┌──
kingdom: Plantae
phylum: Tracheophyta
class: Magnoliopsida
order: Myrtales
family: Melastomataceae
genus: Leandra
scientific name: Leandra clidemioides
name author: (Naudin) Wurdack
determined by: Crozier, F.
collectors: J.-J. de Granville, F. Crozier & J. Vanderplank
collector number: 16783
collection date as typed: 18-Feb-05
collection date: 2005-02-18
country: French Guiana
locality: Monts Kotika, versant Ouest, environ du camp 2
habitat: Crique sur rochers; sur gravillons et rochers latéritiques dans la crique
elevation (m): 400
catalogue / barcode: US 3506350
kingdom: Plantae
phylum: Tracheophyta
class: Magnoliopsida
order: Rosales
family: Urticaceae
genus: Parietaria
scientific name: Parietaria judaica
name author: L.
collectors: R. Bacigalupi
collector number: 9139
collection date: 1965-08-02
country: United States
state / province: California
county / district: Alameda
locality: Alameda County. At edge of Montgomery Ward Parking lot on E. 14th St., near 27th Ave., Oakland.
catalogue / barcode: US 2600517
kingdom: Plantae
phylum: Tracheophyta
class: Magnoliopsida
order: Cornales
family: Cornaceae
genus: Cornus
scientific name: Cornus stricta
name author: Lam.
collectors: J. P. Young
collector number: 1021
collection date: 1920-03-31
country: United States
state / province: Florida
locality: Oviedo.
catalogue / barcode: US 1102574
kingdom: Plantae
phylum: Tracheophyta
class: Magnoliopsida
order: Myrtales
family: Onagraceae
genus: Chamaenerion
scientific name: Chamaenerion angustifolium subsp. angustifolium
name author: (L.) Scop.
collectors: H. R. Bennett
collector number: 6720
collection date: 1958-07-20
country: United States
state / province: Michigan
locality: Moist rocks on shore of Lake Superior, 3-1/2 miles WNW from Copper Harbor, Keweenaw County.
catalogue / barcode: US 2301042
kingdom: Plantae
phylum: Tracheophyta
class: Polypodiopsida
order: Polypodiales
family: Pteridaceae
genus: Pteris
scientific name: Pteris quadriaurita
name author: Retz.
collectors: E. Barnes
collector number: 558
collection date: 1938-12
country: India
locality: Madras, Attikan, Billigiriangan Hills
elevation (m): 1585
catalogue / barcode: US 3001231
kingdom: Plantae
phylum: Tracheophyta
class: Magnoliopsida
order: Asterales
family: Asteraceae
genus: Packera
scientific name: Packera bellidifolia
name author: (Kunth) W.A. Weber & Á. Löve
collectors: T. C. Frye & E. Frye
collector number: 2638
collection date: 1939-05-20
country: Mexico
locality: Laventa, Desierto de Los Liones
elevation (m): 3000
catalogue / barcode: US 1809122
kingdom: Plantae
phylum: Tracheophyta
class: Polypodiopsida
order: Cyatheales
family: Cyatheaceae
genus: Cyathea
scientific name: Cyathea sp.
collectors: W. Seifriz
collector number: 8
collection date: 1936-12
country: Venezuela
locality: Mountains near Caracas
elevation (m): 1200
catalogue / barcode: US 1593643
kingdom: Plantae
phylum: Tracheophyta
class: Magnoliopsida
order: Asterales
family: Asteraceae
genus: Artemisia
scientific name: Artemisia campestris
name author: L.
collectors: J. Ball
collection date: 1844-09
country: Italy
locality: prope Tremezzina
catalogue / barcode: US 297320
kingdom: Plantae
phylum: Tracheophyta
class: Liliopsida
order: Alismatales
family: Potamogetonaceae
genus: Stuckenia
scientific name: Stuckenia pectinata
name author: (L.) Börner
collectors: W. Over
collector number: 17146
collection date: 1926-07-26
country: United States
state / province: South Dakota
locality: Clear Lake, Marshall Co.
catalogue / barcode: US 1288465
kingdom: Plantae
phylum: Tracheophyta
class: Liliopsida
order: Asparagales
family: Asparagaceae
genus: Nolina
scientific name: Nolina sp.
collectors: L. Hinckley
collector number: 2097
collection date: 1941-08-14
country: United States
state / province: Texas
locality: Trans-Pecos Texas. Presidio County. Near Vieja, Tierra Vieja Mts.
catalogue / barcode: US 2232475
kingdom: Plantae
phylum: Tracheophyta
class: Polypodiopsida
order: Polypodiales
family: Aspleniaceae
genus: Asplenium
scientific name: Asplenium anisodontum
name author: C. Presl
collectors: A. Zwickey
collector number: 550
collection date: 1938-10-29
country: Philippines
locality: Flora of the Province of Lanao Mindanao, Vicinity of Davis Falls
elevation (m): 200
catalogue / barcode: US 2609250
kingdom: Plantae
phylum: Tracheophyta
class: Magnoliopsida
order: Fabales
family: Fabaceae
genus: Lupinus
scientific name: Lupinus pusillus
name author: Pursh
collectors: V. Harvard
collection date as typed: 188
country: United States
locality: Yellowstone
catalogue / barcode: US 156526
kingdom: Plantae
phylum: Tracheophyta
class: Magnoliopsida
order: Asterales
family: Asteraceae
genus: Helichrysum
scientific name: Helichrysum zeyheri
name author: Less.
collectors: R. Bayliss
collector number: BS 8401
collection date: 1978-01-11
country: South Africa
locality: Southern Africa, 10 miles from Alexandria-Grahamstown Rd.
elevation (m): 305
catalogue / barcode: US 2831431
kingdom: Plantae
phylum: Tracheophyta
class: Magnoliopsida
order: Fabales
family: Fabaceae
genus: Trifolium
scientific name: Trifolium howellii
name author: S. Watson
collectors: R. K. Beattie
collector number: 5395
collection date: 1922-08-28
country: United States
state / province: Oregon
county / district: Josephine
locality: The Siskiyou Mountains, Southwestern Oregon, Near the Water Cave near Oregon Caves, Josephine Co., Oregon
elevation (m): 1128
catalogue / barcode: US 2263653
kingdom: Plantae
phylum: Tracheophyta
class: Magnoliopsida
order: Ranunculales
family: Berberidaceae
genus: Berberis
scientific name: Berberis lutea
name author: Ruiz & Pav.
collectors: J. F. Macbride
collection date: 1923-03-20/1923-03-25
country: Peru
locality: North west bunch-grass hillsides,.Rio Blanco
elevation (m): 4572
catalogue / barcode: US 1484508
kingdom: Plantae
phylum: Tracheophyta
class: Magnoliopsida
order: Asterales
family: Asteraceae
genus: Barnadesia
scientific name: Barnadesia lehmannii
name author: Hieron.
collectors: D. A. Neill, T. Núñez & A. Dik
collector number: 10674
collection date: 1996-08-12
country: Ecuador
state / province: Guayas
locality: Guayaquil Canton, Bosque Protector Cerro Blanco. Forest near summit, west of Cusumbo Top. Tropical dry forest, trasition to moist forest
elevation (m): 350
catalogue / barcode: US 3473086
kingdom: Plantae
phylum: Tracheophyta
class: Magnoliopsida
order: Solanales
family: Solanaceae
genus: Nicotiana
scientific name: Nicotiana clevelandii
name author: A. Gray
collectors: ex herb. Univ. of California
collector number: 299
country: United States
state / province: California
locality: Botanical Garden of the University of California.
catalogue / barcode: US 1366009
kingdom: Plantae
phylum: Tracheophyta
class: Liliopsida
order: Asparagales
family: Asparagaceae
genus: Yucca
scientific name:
└──
Please give the lines of all the rows above as a JSON list of strings, one string per line, with blank lines left out.

[
  "kingdom: Plantae",
  "phylum: Tracheophyta",
  "class: Magnoliopsida",
  "order: Myrtales",
  "family: Melastomataceae",
  "genus: Leandra",
  "scientific name: Leandra clidemioides",
  "name author: (Naudin) Wurdack",
  "determined by: Crozier, F.",
  "collectors: J.-J. de Granville, F. Crozier & J. Vanderplank",
  "collector number: 16783",
  "collection date as typed: 18-Feb-05",
  "collection date: 2005-02-18",
  "country: French Guiana",
  "locality: Monts Kotika, versant Ouest, environ du camp 2",
  "habitat: Crique sur rochers; sur gravillons et rochers latéritiques dans la crique",
  "elevation (m): 400",
  "catalogue / barcode: US 3506350",
  "kingdom: Plantae",
  "phylum: Tracheophyta",
  "class: Magnoliopsida",
  "order: Rosales",
  "family: Urticaceae",
  "genus: Parietaria",
  "scientific name: Parietaria judaica",
  "name author: L.",
  "collectors: R. Bacigalupi",
  "collector number: 9139",
  "collection date: 1965-08-02",
  "country: United States",
  "state / province: California",
  "county / district: Alameda",
  "locality: Alameda County. At edge of Montgomery Ward Parking lot on E. 14th St., near 27th Ave., Oakland.",
  "catalogue / barcode: US 2600517",
  "kingdom: Plantae",
  "phylum: Tracheophyta",
  "class: Magnoliopsida",
  "order: Cornales",
  "family: Cornaceae",
  "genus: Cornus",
  "scientific name: Cornus stricta",
  "name author: Lam.",
  "collectors: J. P. Young",
  "collector number: 1021",
  "collection date: 1920-03-31",
  "country: United States",
  "state / province: Florida",
  "locality: Oviedo.",
  "catalogue / barcode: US 1102574",
  "kingdom: Plantae",
  "phylum: Tracheophyta",
  "class: Magnoliopsida",
  "order: Myrtales",
  "family: Onagraceae",
  "genus: Chamaenerion",
  "scientific name: Chamaenerion angustifolium subsp. angustifolium",
  "name author: (L.) Scop.",
  "collectors: H. R. Bennett",
  "collector number: 6720",
  "collection date: 1958-07-20",
  "country: United States",
  "state / province: Michigan",
  "locality: Moist rocks on shore of Lake Superior, 3-1/2 miles WNW from Copper Harbor, Keweenaw County.",
  "catalogue / barcode: US 2301042",
  "kingdom: Plantae",
  "phylum: Tracheophyta",
  "class: Polypodiopsida",
  "order: Polypodiales",
  "family: Pteridaceae",
  "genus: Pteris",
  "scientific name: Pteris quadriaurita",
  "name author: Retz.",
  "collectors: E. Barnes",
  "collector number: 558",
  "collection date: 1938-12",
  "country: India",
  "locality: Madras, Attikan, Billigiriangan Hills",
  "elevation (m): 1585",
  "catalogue / barcode: US 3001231",
  "kingdom: Plantae",
  "phylum: Tracheophyta",
  "class: Magnoliopsida",
  "order: Asterales",
  "family: Asteraceae",
  "genus: Packera",
  "scientific name: Packera bellidifolia",
  "name author: (Kunth) W.A. Weber & Á. Löve",
  "collectors: T. C. Frye & E. Frye",
  "collector number: 2638",
  "collection date: 1939-05-20",
  "country: Mexico",
  "locality: Laventa, Desierto de Los Liones",
  "elevation (m): 3000",
  "catalogue / barcode: US 1809122",
  "kingdom: Plantae",
  "phylum: Tracheophyta",
  "class: Polypodiopsida",
  "order: Cyatheales",
  "family: Cyatheaceae",
  "genus: Cyathea",
  "scientific name: Cyathea sp.",
  "collectors: W. Seifriz",
  "collector number: 8",
  "collection date: 1936-12",
  "country: Venezuela",
  "locality: Mountains near Caracas",
  "elevation (m): 1200",
  "catalogue / barcode: US 1593643",
  "kingdom: Plantae",
  "phylum: Tracheophyta",
  "class: Magnoliopsida",
  "order: Asterales",
  "family: Asteraceae",
  "genus: Artemisia",
  "scientific name: Artemisia campestris",
  "name author: L.",
  "collectors: J. Ball",
  "collection date: 1844-09",
  "country: Italy",
  "locality: prope Tremezzina",
  "catalogue / barcode: US 297320",
  "kingdom: Plantae",
  "phylum: Tracheophyta",
  "class: Liliopsida",
  "order: Alismatales",
  "family: Potamogetonaceae",
  "genus: Stuckenia",
  "scientific name: Stuckenia pectinata",
  "name author: (L.) Börner",
  "collectors: W. Over",
  "collector number: 17146",
  "collection date: 1926-07-26",
  "country: United States",
  "state / province: South Dakota",
  "locality: Clear Lake, Marshall Co.",
  "catalogue / barcode: US 1288465",
  "kingdom: Plantae",
  "phylum: Tracheophyta",
  "class: Liliopsida",
  "order: Asparagales",
  "family: Asparagaceae",
  "genus: Nolina",
  "scientific name: Nolina sp.",
  "collectors: L. Hinckley",
  "collector number: 2097",
  "collection date: 1941-08-14",
  "country: United States",
  "state / province: Texas",
  "locality: Trans-Pecos Texas. Presidio County. Near Vieja, Tierra Vieja Mts.",
  "catalogue / barcode: US 2232475",
  "kingdom: Plantae",
  "phylum: Tracheophyta",
  "class: Polypodiopsida",
  "order: Polypodiales",
  "family: Aspleniaceae",
  "genus: Asplenium",
  "scientific name: Asplenium anisodontum",
  "name author: C. Presl",
  "collectors: A. Zwickey",
  "collector number: 550",
  "collection date: 1938-10-29",
  "country: Philippines",
  "locality: Flora of the Province of Lanao Mindanao, Vicinity of Davis Falls",
  "elevation (m): 200",
  "catalogue / barcode: US 2609250",
  "kingdom: Plantae",
  "phylum: Tracheophyta",
  "class: Magnoliopsida",
  "order: Fabales",
  "family: Fabaceae",
  "genus: Lupinus",
  "scientific name: Lupinus pusillus",
  "name author: Pursh",
  "collectors: V. Harvard",
  "collection date as typed: 188",
  "country: United States",
  "locality: Yellowstone",
  "catalogue / barcode: US 156526",
  "kingdom: Plantae",
  "phylum: Tracheophyta",
  "class: Magnoliopsida",
  "order: Asterales",
  "family: Asteraceae",
  "genus: Helichrysum",
  "scientific name: Helichrysum zeyheri",
  "name author: Less.",
  "collectors: R. Bayliss",
  "collector number: BS 8401",
  "collection date: 1978-01-11",
  "country: South Africa",
  "locality: Southern Africa, 10 miles from Alexandria-Grahamstown Rd.",
  "elevation (m): 305",
  "catalogue / barcode: US 2831431",
  "kingdom: Plantae",
  "phylum: Tracheophyta",
  "class: Magnoliopsida",
  "order: Fabales",
  "family: Fabaceae",
  "genus: Trifolium",
  "scientific name: Trifolium howellii",
  "name author: S. Watson",
  "collectors: R. K. Beattie",
  "collector number: 5395",
  "collection date: 1922-08-28",
  "country: United States",
  "state / province: Oregon",
  "county / district: Josephine",
  "locality: The Siskiyou Mountains, Southwestern Oregon, Near the Water Cave near Oregon Caves, Josephine Co., Oregon",
  "elevation (m): 1128",
  "catalogue / barcode: US 2263653",
  "kingdom: Plantae",
  "phylum: Tracheophyta",
  "class: Magnoliopsida",
  "order: Ranunculales",
  "family: Berberidaceae",
  "genus: Berberis",
  "scientific name: Berberis lutea",
  "name author: Ruiz & Pav.",
  "collectors: J. F. Macbride",
  "collection date: 1923-03-20/1923-03-25",
  "country: Peru",
  "locality: North west bunch-grass hillsides,.Rio Blanco",
  "elevation (m): 4572",
  "catalogue / barcode: US 1484508",
  "kingdom: Plantae",
  "phylum: Tracheophyta",
  "class: Magnoliopsida",
  "order: Asterales",
  "family: Asteraceae",
  "genus: Barnadesia",
  "scientific name: Barnadesia lehmannii",
  "name author: Hieron.",
  "collectors: D. A. Neill, T. Núñez & A. Dik",
  "collector number: 10674",
  "collection date: 1996-08-12",
  "country: Ecuador",
  "state / province: Guayas",
  "locality: Guayaquil Canton, Bosque Protector Cerro Blanco. Forest near summit, west of Cusumbo Top. Tropical dry forest, trasition to moist forest",
  "elevation (m): 350",
  "catalogue / barcode: US 3473086",
  "kingdom: Plantae",
  "phylum: Tracheophyta",
  "class: Magnoliopsida",
  "order: Solanales",
  "family: Solanaceae",
  "genus: Nicotiana",
  "scientific name: Nicotiana clevelandii",
  "name author: A. Gray",
  "collectors: ex herb. Univ. of California",
  "collector number: 299",
  "country: United States",
  "state / province: California",
  "locality: Botanical Garden of the University of California.",
  "catalogue / barcode: US 1366009",
  "kingdom: Plantae",
  "phylum: Tracheophyta",
  "class: Liliopsida",
  "order: Asparagales",
  "family: Asparagaceae",
  "genus: Yucca",
  "scientific name:"
]